Extracted records:
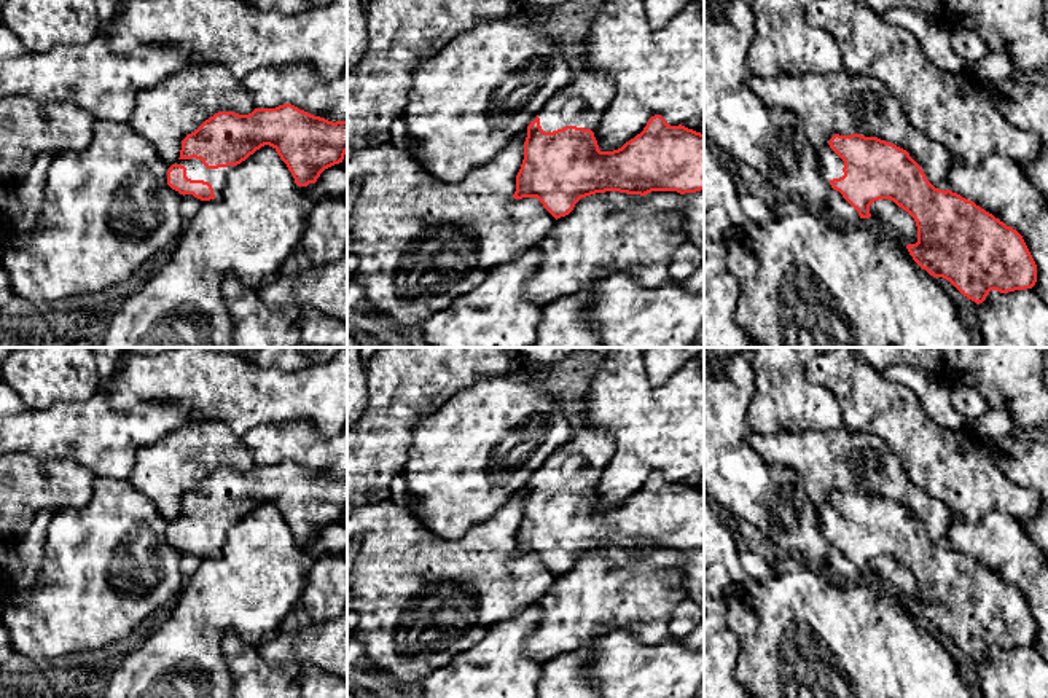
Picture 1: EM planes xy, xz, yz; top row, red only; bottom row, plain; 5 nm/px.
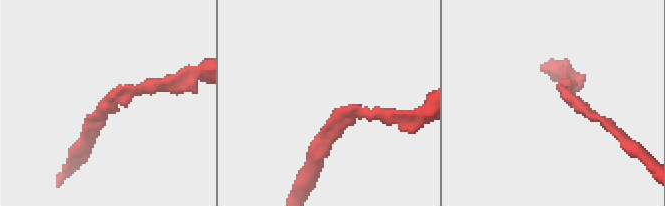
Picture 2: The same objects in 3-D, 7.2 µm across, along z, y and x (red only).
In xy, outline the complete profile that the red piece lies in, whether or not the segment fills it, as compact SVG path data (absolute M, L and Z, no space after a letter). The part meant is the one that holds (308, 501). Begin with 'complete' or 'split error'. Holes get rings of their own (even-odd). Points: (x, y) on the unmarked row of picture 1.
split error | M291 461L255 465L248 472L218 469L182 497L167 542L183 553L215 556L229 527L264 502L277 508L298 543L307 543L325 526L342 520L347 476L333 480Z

==

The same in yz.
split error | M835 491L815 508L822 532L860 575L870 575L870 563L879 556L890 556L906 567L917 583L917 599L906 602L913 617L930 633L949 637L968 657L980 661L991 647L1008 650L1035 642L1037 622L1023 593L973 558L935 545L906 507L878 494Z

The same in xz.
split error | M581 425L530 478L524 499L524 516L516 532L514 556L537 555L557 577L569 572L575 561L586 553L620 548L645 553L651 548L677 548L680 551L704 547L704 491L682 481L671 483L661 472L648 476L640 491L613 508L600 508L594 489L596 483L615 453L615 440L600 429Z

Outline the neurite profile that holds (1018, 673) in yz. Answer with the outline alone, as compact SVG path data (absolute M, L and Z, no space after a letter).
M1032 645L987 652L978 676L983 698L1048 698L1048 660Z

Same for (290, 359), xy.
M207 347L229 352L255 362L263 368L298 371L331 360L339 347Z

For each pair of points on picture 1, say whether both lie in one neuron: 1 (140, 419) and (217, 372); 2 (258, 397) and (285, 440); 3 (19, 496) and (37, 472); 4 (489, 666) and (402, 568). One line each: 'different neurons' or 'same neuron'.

...

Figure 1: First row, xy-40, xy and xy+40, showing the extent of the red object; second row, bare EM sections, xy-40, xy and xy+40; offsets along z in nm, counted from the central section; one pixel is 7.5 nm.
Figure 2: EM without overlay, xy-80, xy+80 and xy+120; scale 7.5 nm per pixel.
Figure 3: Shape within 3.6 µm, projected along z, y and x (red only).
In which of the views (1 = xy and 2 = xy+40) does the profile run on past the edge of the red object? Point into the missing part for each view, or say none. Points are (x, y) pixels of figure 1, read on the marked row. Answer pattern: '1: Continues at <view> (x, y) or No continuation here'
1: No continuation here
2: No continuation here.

What is being asked:
Beginning with the line above that contains "Picture 1: EM" and ending with the line that contains "Picture 2: The", quote each line exactly, keeping out the pictures.

Solution:
Picture 1: EM planes xy, xz, yz; top row, red only; bottom row, plain; 5 nm/px.
Picture 2: The same objects in 3-D, 7.2 µm across, along z, y and x (red only).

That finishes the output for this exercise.